Autoregressive models predict each element of a sequence based on the previous elements. Some popular Autoregressive models include NLP or Computer Vision models.
Autoregressive models predict the next token by modeling the probability of the token based on previous sequences of tokens using the chain rule. In other words, the probability of each token depends on the previous tokens in the sequence.
The model is represented as a function $f$ that takes in a sequence of previous tokens and produces a vector of logits: an unnormalized set of scores representing the probabilities of the next token.
Training an autoregressive model involves minimizing the cross-entropy loss. Performance of an Autoregressive model is measured through perplexity. This is the average number of choices the model has when predicting the next token. A lower perplexity usually corresponds to a higher confidence.
Causal Autoregressive Structure
Traditional autoregressive models are often inefficient because the model takes in a new input for every time step. This is very inefficient for sequences that are very long.
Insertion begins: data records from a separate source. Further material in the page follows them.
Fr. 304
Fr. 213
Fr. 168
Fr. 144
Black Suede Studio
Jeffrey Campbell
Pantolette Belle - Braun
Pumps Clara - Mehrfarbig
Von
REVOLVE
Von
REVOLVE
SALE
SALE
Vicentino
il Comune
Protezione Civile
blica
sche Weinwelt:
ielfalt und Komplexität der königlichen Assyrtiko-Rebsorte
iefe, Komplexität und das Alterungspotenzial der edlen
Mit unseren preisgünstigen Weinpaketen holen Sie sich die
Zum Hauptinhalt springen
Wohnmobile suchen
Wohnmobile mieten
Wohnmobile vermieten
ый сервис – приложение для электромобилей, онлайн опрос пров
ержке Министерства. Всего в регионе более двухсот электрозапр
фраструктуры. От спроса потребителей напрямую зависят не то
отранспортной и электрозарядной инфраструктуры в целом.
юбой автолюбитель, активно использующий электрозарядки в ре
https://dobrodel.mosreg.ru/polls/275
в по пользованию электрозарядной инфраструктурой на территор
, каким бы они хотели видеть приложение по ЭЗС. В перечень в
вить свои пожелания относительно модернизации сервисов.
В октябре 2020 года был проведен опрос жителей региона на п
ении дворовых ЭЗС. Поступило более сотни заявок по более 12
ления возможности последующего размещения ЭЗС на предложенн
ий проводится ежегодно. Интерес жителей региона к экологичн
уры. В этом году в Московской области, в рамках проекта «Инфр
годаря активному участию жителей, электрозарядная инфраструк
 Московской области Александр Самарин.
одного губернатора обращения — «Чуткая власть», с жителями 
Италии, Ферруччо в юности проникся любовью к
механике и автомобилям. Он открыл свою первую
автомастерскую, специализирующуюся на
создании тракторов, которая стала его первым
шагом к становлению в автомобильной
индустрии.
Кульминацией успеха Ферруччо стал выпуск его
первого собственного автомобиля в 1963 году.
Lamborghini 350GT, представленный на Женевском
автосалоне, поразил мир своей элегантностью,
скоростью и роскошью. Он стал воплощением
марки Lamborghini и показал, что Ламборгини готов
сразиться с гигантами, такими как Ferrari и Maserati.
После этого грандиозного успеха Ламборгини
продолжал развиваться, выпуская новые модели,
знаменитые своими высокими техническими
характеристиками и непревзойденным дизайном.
The solution is to predict the logits for all the time steps at once. The causal structure ensures that the model's predictions are only based on the past time steps, thereby keeping its autoregressive nature.
RNN, LSTMs, N-grams
Two common examples of autoregressive models are the Recurrent Neural Network (RNN) and the Long Short Term Model (LSTM). Transformers, such as the Generative Pre-trained Transformer (GPT), are also autoregressive by nature.
While commonly associated with autoregressive models, the n-gram model is different since it has a fixed context size of $n-1$, thereby the name n-gram. Autoregressive models considers all previous tokens.
Autoregressive Generative Models
Autoregressive Generative Models generate new sequences by choosing the next token based on the previous tokens and the probability distribution they have learned. This is a process known as sampling.